Shari’ah, Democracy and the Kuwaiti Constitution

The compelling study explores the relationship between the moral purposes of Islamic Shari’ah and the organisation of the ideal Muslim Society.

£35.00

The compelling study explores the relationship between the moral purposes of Islamic Shari’ah and the organisation of the ideal Muslim Society.

Ebraheem Duaij Al-Ebraheem Al-Sabah looks in detail at the origins of Shari’ah law and its similarities with Western legal thinking.

Law and organization of society are viewed by Muslims as being based on Islamic Shari’ah (literally, the ‘the Way’), the body of moral precepts, laws and rules divinely revealed in the Holy Qur’an and through the life and sayings (Sunnah) of the Prophet Muhammad. It is from these that the scholars of jurisprudence (fiqh) down the centuries have sought to generate the legislation required to keep pace with the changing conditions of society.

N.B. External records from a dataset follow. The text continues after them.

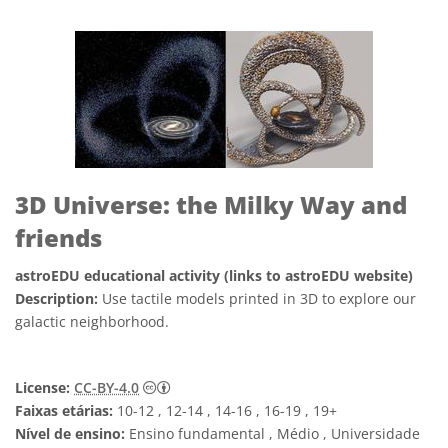
3D Universe: the Milky Way and
friends
astroEDU educational activity (links to astroEDU website)
Description:
Use tactile models printed in 3D to explore our
galactic neighborhood.
Creative Commons Attribution 4.0 Internat
License:
CC-BY-4.0
Faixas etárias:
10-12 , 12-14 , 14-16 , 16-19 , 19+
Nível de ensino:
Ensino fundamental , Médio , Universidade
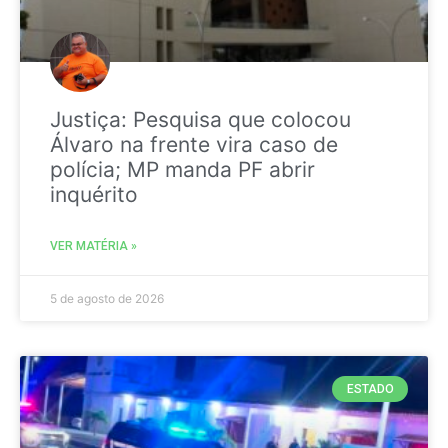
Justiça: Pesquisa que colocou
Álvaro na frente vira caso de
polícia; MP manda PF abrir
inquérito
VER MATÉRIA »
5 de agosto de 2026
ESTADO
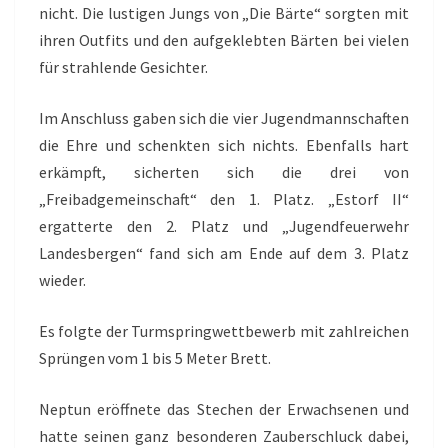
nicht. Die lustigen Jungs von „Die Bärte“ sorgten mit
ihren Outfits und den aufgeklebten Bärten bei vielen
für strahlende Gesichter.
Im Anschluss gaben sich die vier Jugendmannschaften
die Ehre und schenkten sich nichts. Ebenfalls hart
erkämpft, sicherten sich die drei von
„Freibadgemeinschaft“ den 1. Platz. „Estorf II“
ergatterte den 2. Platz und „Jugendfeuerwehr
Landesbergen“ fand sich am Ende auf dem 3. Platz
wieder.
Es folgte der Turmspringwettbewerb mit zahlreichen
Sprüngen vom 1 bis 5 Meter Brett.
Neptun eröffnete das Stechen der Erwachsenen und
hatte seinen ganz besonderen Zauberschluck dabei,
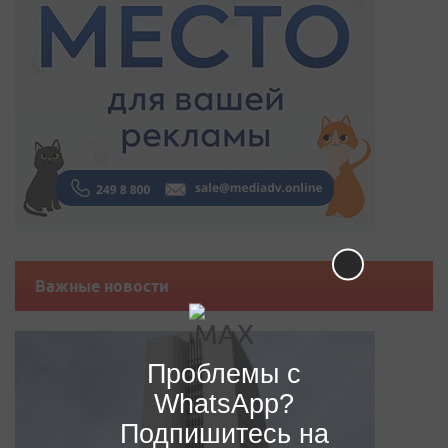
Важные новости
Проблемы с
WhatsApp?
Подпишитесь на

Inevitably, much is not explicitly covered in the Qur’an and the Sunnah, so legal scholars have had to employ ijtihad, or human intellectual judgement and interpretation based on the universal guidlines set down in the scriptures, to generate the laws and rules necessary to regulate all aspects of Muslim life, including politics and constitutional matters.

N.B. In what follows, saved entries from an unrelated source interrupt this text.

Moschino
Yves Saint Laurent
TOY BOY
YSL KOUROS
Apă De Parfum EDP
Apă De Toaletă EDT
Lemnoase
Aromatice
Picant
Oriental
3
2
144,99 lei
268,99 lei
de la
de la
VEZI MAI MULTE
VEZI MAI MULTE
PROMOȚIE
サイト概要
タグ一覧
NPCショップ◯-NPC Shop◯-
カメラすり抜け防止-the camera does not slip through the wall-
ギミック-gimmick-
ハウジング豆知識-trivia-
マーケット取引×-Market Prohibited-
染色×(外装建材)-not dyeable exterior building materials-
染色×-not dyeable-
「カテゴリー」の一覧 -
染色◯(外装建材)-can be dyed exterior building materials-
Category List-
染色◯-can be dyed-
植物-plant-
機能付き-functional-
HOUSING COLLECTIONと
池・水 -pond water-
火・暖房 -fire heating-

In this study, developed from his PhD thesis submitted to the University of Birmingham, UK, in the late 1990s, the author shows that the principles of ijtihad are not so different from those of Western legal thinking, sharing as they do a basis in the concept of the common good. He goes on to compare Islamic political concepts such as shura, or consultation, with Western expressions of democracy. In arguing the ultimate sovereignity lies with the community, he shows that so far from being antithetical to Islam, democratic ideals in fact form the basis of the ideal Muslim political entity. He concludes that the Kuwaiti Constitution is an essentially Islamic blueprint.